TICK MOTHER#%@*ING TOCK

Last week on the news, I saw a story about a Mexican woman who found an abandoned baby at a gas station. My first thought was, "That is the luckiest Mexican woman ever." My second thought was, "I wish I found a baby at a gas station. I'm sure Kenny (my roommate) wouldn't let me keep it, but I think I could make a convincing power-point presentation."

Yes, I know. I'm thinking the same thing you are. I'm not proud. I don't understand how I got here, either. The biological clock is not a joke. It strikes when you least expect it, and once it does, there's no going back.

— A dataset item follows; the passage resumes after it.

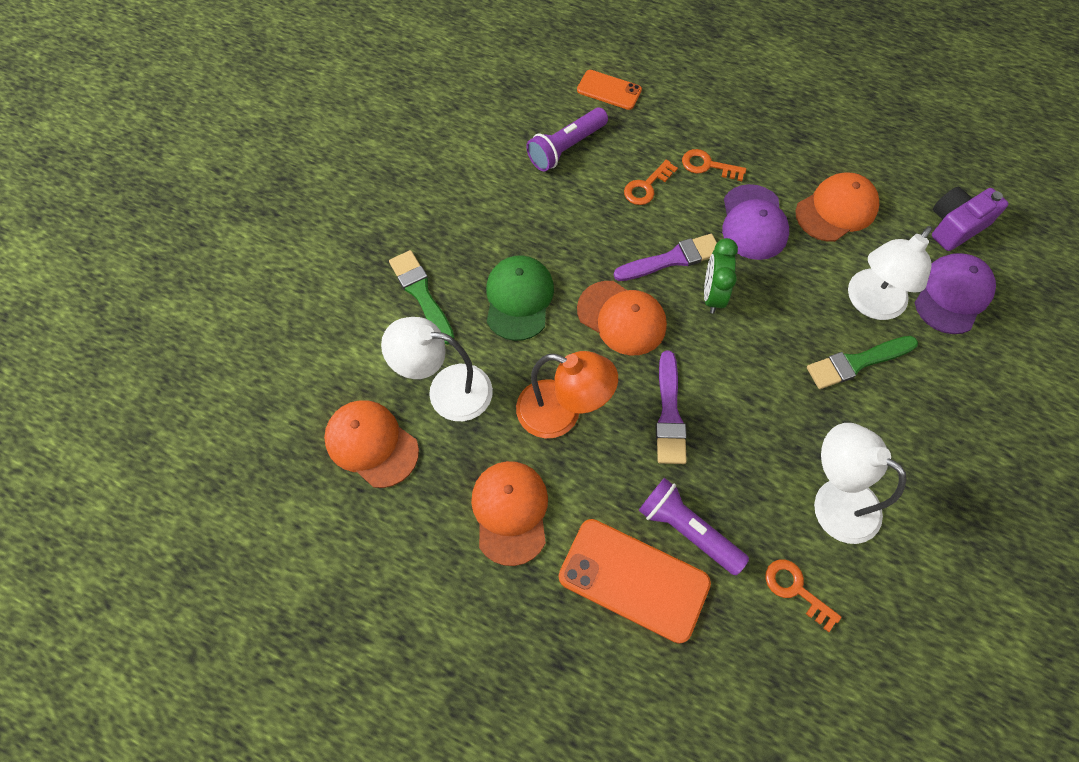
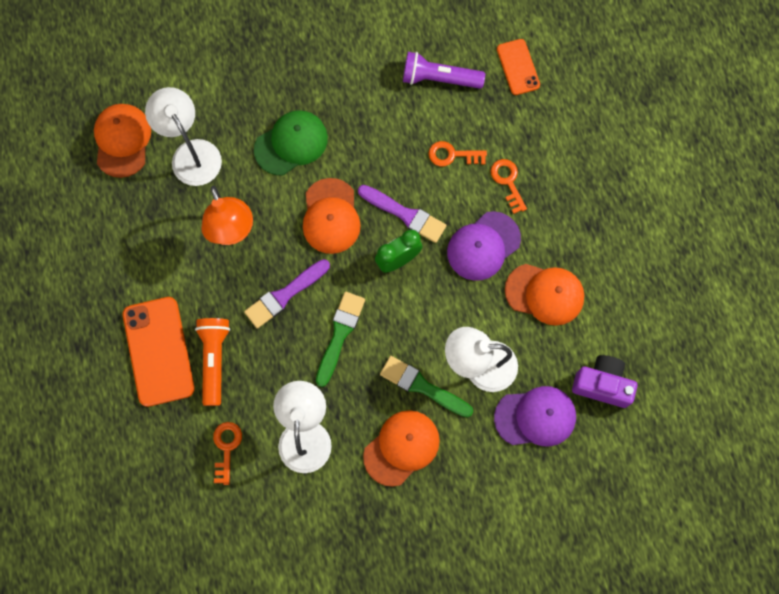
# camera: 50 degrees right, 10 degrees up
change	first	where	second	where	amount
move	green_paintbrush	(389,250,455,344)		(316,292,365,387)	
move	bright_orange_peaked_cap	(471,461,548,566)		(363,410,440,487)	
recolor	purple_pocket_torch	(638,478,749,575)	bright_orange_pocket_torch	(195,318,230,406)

If you are a man and you're reading this and you are about to throw your computer and run as fast as you can in the opposite direction because you think I spend my free time poking holes in condoms, just hold on a second. I'd like to defend my ovaries. First of all, I am in no way ready to be a mother. There are so many things I need to do before that happens. At the top of the list is "Take Over the World," followed by, "Try to Have a Serious, Committed Relationship with a Man That Lasts Longer Than 3 Months and Isn't Long-Distance." I don't have a savings account, I don't have health insurance, and I live in a household with no band-aids. (I learned that the hard way when I sliced my finger cooking the other day and I had to tape a paper towel around my finger.) That is enough to have someone call Child Protective Services on me. Second, I didn't ask for this and I certainly didn't welcome it. I resisted giving in to liking children with willpower I don't even possess towards cupcakes. But once you catch one of these tiny adorable creatures flashing you a smile in the grocery store, it's hard not to follow them throughout the store. Sometimes they can smell the creep on you and run away. I can't say that I blame them for that.

It's a weird feeling when you start to realize that this clock is ticking and you see things differently. I've never really had a "type" when it comes to men, but I've noticed I've developed something I like to call a "Baby-Daddy Type." These are the unusually attractive guys that I've never usually been attracted to. (I'm more of a personality girl.)  But now when I see a tall, dark, and handsome man with light eyes, I think, "that man is going to produce some ridiculously good-looking offspring and I need to find a way to acquire his sperm for reproductive purposes." Ideally, I would like to produce an interracial baby or two, and then adopt the remaining participating races needed for a United Colors of Benetton ad. That's best-case scenario.

I've got my future all figured out. Until then, you can find me terrorizing my friends' children with affection.